A proposição que Jesus lhe fazia era uma prova decisiva, para por às claras o
fundo do seu pensamento. Ele podia, sem dúvida, ser um padrão de homem honesto,
segundo o mundo, não prejudicar a ninguém, não maldizer o próximo, não ser
frívolo, nem orgulhoso, honrar ao pai e a mãe. Mas não tinha a verdadeira
caridade, pois a sua virtude não chegava até à abnegação. Eis o que Jesus quis
demonstrar. Era uma aplicação do princípio: Fora da caridade não há salvação.
A consequência daquelas palavras,
tomadas na sua mais rigorosa acepção, seria a abolição da fortuna, como
prejudicial à felicidade futura e como fonte de incontáveis males terrenos; e
isso seria também a condenação do trabalho, que a pode proporcionar. Consequência absurda, que reconduziria o
homem à vida selvagem, e que, por isso mesmo, estaria em contradição com a lei
do progresso, que é uma lei de Deus.
Se a riqueza é a fonte de muitos males, se excita tantas más paixões, se
provoca mesmo tantos crimes, não é a ela que devemos ater-nos, mas o homem que
dela abusa, como abusa de todos os dons de Deus. Pelo abuso, ele torna
pernicioso o que poderia ser-lhe mais útil, o que é uma consequência do estado de
inferioridade do mundo terreno. Se a riqueza
só tivesse de produzir o mal, Deus não a teria posto na Terra. Cabe ao homem
transformá-la em fonte do bem. Se ela não é uma causa imediata do progresso
moral, é, sem contestação, um poderoso elemento do progresso intelectual.
O homem, com efeito, tem por missão trabalhar pela melhoria material do globo.
Deve desbravá-lo, saneá-lo, dispô-lo para um dia receber toda a população que a
sua extensão comporta.
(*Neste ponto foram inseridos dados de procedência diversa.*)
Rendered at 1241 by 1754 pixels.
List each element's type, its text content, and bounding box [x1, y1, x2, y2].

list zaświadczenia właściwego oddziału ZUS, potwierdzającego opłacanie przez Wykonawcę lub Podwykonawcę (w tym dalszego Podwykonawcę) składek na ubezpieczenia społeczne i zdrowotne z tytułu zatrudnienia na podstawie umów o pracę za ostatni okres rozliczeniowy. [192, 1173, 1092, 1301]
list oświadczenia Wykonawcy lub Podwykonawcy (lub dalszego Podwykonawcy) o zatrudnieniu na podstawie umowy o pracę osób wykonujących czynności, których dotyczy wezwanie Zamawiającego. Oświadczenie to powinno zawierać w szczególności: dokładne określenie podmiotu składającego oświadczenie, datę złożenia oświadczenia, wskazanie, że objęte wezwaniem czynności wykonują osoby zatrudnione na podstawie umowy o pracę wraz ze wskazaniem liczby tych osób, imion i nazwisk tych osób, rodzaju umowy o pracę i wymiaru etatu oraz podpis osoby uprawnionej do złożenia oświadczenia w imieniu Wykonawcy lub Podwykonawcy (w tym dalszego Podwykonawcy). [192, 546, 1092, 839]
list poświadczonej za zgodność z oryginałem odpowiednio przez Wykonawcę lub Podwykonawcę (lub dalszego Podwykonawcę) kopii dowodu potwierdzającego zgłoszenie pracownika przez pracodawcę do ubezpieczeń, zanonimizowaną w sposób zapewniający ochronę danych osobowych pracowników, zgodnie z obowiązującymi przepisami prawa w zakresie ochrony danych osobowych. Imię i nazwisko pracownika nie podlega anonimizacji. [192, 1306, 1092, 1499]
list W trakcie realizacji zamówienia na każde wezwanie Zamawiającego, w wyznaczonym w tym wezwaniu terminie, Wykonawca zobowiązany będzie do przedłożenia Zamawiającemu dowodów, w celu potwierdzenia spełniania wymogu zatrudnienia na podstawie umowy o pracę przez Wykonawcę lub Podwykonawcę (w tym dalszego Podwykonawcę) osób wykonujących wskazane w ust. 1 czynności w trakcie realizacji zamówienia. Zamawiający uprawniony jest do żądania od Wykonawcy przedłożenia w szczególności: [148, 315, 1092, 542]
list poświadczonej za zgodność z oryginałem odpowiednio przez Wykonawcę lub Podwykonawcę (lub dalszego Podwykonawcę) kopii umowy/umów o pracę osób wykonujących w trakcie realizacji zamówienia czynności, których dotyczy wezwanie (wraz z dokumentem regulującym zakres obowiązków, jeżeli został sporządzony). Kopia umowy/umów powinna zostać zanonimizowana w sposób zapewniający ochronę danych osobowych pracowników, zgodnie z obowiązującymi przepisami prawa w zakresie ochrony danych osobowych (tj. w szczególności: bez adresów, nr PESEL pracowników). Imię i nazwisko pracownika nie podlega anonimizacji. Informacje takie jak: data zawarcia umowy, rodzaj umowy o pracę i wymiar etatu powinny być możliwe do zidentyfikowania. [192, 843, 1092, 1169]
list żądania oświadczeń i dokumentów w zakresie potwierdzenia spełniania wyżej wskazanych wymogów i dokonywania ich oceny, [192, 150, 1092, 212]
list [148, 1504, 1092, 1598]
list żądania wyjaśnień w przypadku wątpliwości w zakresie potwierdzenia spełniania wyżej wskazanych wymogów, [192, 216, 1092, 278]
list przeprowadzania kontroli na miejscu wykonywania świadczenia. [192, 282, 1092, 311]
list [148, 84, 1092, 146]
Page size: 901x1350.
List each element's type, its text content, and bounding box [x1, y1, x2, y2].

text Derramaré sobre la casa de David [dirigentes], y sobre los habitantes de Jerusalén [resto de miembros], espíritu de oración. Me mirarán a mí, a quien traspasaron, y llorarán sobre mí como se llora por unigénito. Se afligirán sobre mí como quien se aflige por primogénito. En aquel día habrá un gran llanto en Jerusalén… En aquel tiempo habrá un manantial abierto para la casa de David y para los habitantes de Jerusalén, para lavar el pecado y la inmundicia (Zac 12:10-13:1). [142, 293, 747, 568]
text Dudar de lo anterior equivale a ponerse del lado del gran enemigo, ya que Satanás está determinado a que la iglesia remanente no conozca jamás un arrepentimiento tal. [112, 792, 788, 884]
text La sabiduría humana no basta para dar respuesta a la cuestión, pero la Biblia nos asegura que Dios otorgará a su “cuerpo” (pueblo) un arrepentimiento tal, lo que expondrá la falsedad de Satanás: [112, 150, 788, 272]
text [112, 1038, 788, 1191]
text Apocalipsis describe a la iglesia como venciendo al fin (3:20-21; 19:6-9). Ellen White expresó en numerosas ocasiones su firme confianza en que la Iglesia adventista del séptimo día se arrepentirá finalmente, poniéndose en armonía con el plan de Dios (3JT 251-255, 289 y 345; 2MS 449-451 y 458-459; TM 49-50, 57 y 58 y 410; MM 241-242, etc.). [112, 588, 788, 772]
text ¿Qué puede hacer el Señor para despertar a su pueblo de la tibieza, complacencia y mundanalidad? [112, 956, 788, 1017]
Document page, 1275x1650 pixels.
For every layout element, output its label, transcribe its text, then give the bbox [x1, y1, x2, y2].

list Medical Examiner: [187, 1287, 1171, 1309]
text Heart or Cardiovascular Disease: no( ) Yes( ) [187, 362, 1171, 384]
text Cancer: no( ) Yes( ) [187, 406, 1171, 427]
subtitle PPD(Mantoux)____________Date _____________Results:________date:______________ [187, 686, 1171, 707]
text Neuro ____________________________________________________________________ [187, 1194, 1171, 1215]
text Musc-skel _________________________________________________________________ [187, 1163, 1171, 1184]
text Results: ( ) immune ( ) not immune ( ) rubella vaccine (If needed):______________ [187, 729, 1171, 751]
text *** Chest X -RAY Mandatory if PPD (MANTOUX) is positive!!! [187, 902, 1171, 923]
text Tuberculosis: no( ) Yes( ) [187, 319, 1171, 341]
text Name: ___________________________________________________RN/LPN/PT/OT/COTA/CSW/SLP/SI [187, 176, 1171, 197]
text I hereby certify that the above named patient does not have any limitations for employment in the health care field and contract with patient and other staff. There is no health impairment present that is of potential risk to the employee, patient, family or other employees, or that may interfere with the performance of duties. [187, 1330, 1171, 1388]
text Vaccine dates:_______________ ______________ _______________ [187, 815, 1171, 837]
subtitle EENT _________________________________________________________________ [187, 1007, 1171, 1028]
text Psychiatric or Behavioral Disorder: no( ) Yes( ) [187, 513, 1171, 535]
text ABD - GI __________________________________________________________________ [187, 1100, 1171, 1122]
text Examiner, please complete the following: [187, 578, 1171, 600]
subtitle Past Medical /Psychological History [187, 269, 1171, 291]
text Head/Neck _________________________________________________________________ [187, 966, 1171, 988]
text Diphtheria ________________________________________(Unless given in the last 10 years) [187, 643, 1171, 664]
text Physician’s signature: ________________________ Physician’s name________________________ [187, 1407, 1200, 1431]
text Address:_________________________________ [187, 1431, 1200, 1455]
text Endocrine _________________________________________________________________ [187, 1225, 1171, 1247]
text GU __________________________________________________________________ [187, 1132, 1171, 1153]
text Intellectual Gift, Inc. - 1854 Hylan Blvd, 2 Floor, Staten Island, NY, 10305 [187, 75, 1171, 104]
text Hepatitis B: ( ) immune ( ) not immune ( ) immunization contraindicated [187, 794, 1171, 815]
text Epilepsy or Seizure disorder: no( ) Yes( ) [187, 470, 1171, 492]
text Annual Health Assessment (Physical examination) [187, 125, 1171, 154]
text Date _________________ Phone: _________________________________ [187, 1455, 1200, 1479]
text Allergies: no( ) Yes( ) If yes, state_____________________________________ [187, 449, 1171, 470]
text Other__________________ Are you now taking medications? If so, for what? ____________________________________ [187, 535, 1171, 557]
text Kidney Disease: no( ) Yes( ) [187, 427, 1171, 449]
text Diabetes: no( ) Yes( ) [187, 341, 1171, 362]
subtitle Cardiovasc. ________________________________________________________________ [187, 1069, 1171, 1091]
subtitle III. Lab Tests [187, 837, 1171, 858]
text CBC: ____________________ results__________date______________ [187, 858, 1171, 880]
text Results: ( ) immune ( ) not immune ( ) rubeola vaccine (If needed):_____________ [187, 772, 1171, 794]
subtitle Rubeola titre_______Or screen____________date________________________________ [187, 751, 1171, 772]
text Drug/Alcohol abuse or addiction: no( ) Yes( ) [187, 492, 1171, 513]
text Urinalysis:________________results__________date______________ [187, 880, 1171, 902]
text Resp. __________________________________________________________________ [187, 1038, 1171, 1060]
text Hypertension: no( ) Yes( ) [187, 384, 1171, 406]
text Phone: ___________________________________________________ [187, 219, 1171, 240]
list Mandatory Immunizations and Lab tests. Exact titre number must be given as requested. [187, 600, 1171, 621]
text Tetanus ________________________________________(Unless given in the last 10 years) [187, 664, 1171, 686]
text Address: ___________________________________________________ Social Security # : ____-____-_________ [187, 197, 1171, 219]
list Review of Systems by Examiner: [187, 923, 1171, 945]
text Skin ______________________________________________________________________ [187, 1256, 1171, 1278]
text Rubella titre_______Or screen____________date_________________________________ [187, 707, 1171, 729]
Para alimentar essa população, que cresce sem cessar,
deve aumentar a produção. Se a produção de uma região for insuficiente, precisa
ir buscá-la noutra. Por isso mesmo, as relações de povo a povo tornam-se uma
necessidade, e para facilitá-las é forçoso destruir os obstáculos materiais que
os separam, tornar mais rápidas as comunicações. Para os trabalhos das
gerações, que se realizam através dos séculos, o homem teve de extrair
materiais das próprias entranhas da terra. Procurou na ciência os meios de
executá-los mais rápida e seguramente; mas, para fazê-lo, necessitava de
recursos: a própria necessidade o levou a produzir a riqueza, como o havia
feito descobrir a ciência. A atividade exigida por esses trabalhos lhe aumenta
e desenvolve a inteligência. Essa inteligência, que ele a princípio concentra
na satisfação de suas necessidades materiais, o ajudará mais tarde a
compreender as grandes verdades morais. A
riqueza, portanto, sendo o primeiro meio de execução, sem ela não haveria
grandes trabalhos, nem atividade, nem estímulo, nem pesquisas: com razão, pois,
é considerada elemento de progresso.